Когда я впервые разглядел мою Бжзвезмчисль с высоты почтовой кареты — это было похоже на то, как где-то вдалеке на ровном месте вырастает куча навоза, но Берлин или Париж со всеми своими дворцами вряд ли покажутся более величественными тому, кто парит в облаках, — сердце мое просто вырывалось из груди. Передо мной была цель моего путешествия, начало моего гражданского жизненного пути (а возможно, и его конец, если превратившимся в нововосточных пруссов полякам взбредет в голову порешить меня как наемника их поработителей во время очередного восстания). Я не знал там ни одной живой души, кроме одного моего бывшего университетского приятеля по имени Буркхардт, который был назначен в Бжзвезмчисль верховным сборщиком налогов (впрочем, тоже недавно). Он, зная о моем приезде, загодя снял мне комнату и приготовил все необходимое к моему прибытию, поскольку я просил его об этом. У помянутый Буркхардт, доселе никак меня не интересовавший и с которым я почти не общался в университете и которого я даже — по совету матери — избегал, так как среди студентов за ним прочно закрепилась репутация пьяницы, картежника и забияки, теперь вызывал во мне все большее почтение (по мере того как я приближался к Бжзвезмчисли). По пути я клялся ему в верности до гроба. Он ведь был единственным из моих знакомых в этом чужом и диком польском городе, кем-то вроде товарища по несчастью, которому удалось на доске спастись от бури на море, укрывшись на пустынном острове.

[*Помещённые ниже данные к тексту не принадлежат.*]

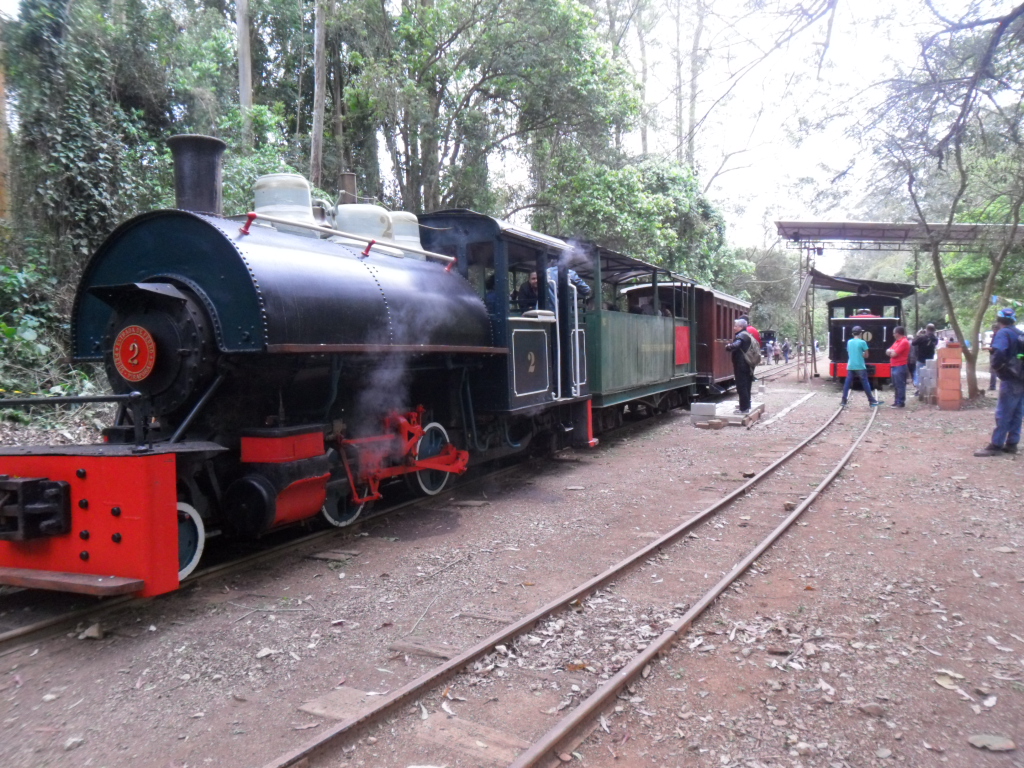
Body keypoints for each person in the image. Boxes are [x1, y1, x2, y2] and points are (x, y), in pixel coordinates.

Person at [974, 308, 1024, 456]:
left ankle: (996, 445)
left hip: (1010, 377)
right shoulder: (1019, 333)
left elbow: (1000, 351)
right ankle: (1012, 444)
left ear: (999, 320)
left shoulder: (1003, 333)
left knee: (1004, 411)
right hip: (1021, 376)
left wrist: (998, 367)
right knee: (1017, 412)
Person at [841, 326, 882, 407]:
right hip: (860, 366)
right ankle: (871, 400)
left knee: (847, 383)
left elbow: (849, 353)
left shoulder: (849, 342)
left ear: (853, 333)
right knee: (865, 383)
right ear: (860, 333)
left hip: (851, 365)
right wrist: (862, 354)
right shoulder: (863, 342)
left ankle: (843, 401)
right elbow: (866, 355)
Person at [725, 318, 755, 414]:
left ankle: (744, 408)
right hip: (748, 364)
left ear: (741, 327)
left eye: (735, 326)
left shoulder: (741, 336)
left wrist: (728, 346)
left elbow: (736, 345)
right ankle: (747, 405)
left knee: (741, 386)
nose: (734, 328)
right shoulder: (748, 334)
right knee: (747, 385)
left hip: (741, 364)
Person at [886, 325, 910, 408]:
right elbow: (887, 351)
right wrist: (891, 351)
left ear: (898, 333)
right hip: (895, 366)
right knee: (895, 385)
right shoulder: (897, 342)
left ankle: (900, 402)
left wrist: (891, 352)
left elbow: (893, 354)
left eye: (894, 333)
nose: (893, 335)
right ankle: (897, 401)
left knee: (900, 385)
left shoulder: (904, 342)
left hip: (900, 366)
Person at [911, 326, 937, 390]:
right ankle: (927, 389)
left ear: (926, 329)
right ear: (934, 330)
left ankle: (919, 389)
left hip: (920, 359)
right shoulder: (935, 339)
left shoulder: (922, 338)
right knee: (928, 376)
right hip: (930, 360)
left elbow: (913, 343)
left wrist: (918, 335)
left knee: (918, 374)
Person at [987, 322, 1000, 392]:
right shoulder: (995, 335)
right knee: (993, 371)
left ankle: (992, 386)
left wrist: (988, 348)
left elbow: (995, 347)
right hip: (993, 354)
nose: (994, 330)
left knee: (993, 371)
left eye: (995, 329)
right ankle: (992, 385)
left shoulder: (998, 336)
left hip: (995, 354)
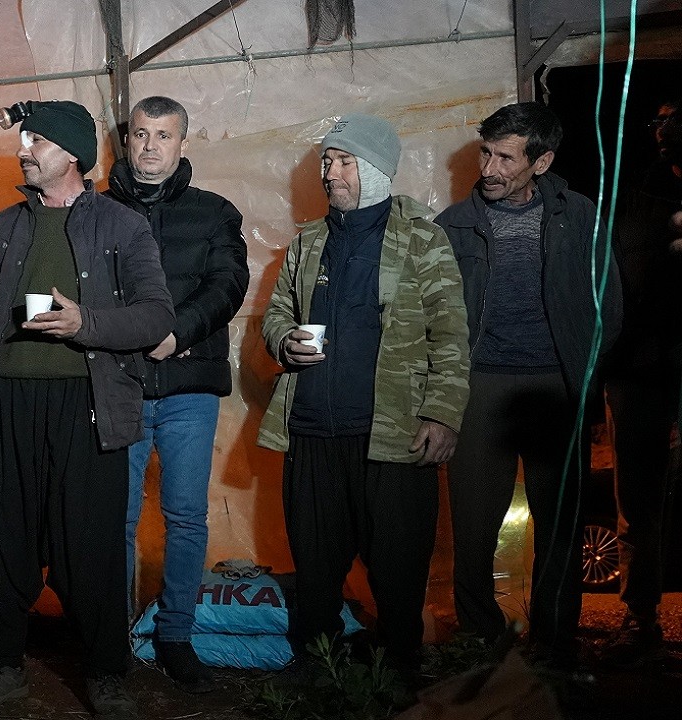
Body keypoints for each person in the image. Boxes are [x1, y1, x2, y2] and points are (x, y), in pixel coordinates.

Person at [0, 100, 174, 717]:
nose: (24, 150)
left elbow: (156, 316)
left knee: (90, 546)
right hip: (3, 403)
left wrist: (84, 323)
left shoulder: (122, 226)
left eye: (37, 140)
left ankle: (106, 674)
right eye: (24, 140)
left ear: (72, 153)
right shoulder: (5, 225)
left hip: (84, 403)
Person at [258, 113, 470, 678]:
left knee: (398, 572)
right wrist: (284, 339)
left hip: (392, 436)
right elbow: (276, 313)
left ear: (376, 169)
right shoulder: (309, 242)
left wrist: (443, 413)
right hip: (312, 433)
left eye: (344, 162)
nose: (330, 173)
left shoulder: (422, 239)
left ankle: (399, 677)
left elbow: (451, 332)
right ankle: (319, 676)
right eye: (327, 162)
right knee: (316, 570)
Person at [434, 101, 621, 669]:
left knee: (560, 525)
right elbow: (433, 316)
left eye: (505, 158)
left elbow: (608, 305)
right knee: (473, 529)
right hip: (481, 388)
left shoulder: (578, 216)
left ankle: (554, 643)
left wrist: (582, 378)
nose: (489, 169)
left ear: (542, 163)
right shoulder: (453, 225)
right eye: (485, 153)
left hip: (553, 391)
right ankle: (483, 644)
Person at [105, 96, 248, 694]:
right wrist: (130, 339)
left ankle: (176, 636)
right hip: (122, 386)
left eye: (163, 136)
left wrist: (178, 332)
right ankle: (111, 640)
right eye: (141, 134)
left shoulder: (213, 212)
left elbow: (228, 283)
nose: (150, 146)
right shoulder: (97, 211)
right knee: (116, 516)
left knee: (186, 515)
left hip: (189, 386)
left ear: (183, 143)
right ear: (127, 140)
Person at [600, 100, 682, 667]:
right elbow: (608, 286)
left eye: (676, 120)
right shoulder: (632, 202)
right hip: (640, 373)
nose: (664, 131)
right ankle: (641, 615)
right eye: (659, 122)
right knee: (639, 498)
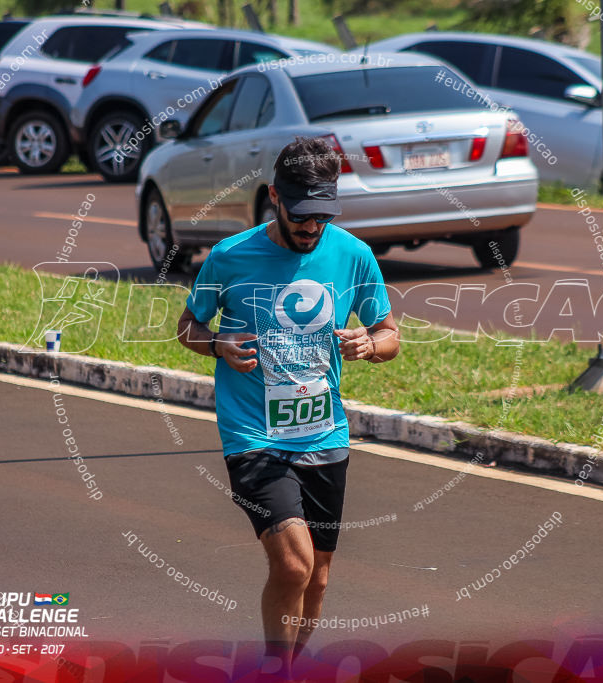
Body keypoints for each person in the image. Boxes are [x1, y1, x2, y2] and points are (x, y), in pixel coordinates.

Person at [176, 136, 400, 673]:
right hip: (253, 436)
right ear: (274, 196)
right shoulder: (231, 256)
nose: (311, 227)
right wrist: (216, 345)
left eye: (322, 215)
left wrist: (372, 345)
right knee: (295, 566)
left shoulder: (352, 255)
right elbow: (189, 326)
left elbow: (389, 333)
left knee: (318, 577)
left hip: (324, 433)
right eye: (301, 215)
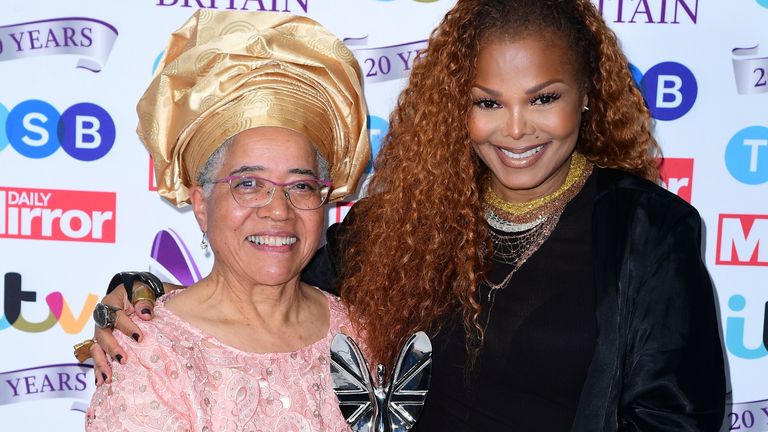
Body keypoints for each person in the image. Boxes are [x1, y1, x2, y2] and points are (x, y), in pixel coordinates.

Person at [83, 0, 726, 430]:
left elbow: (676, 418)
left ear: (587, 96)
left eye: (544, 98)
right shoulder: (410, 222)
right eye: (488, 102)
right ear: (458, 105)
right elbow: (275, 259)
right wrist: (143, 299)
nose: (518, 129)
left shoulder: (646, 232)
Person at [83, 10, 368, 431]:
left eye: (301, 185)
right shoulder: (151, 351)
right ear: (201, 204)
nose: (278, 209)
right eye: (249, 184)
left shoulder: (361, 333)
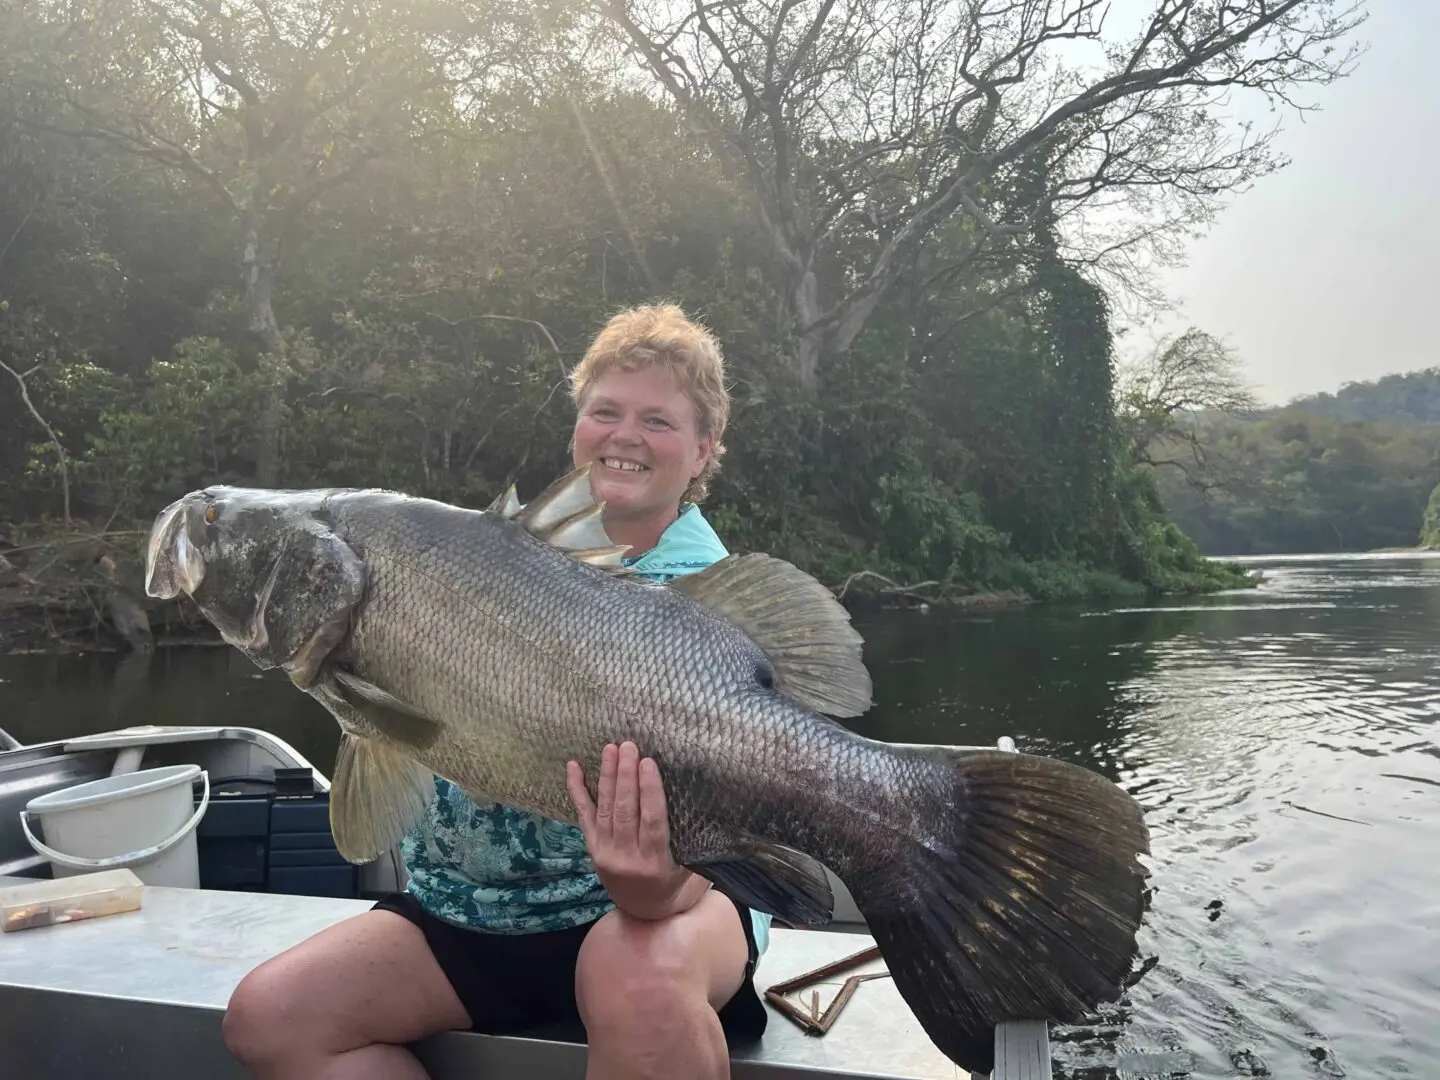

Меня, собственно говоря, трудно назвать суеверным человеком, но в иной момент я склонен верить в предзнаменования. Если ни одно из них не является мне, я их выдумываю сам. Мне кажется, что так бывает всегда, когда дух пребывает в праздности; это игра, которая помогает иногда скоротать время. Так, я задумал обратить внимание на первого человека, который мне встретится при входе в город. Я загадал, что юная девушка будет хорошей приметой, а мужчина — дурной. Не успел я еще разобраться толком с классификацией всевозможных примет, как передо мною выросли городские ворота, из которых, как мне показалось, выходила премиленькая юная бжзвезмчислянка. Удача! Я готов был выпорхнуть наружу при помощи моих по долгу службы раздробленных и растоптанных прусской почтовой каретой конечностей и преклониться перед этой польской грацией. Я пристально посмотрел на нее, чтобы глубоко запечатлеть в памяти ее черты, и тщательно стер с моего лорнета — я был слегка близорук — последние пылинки.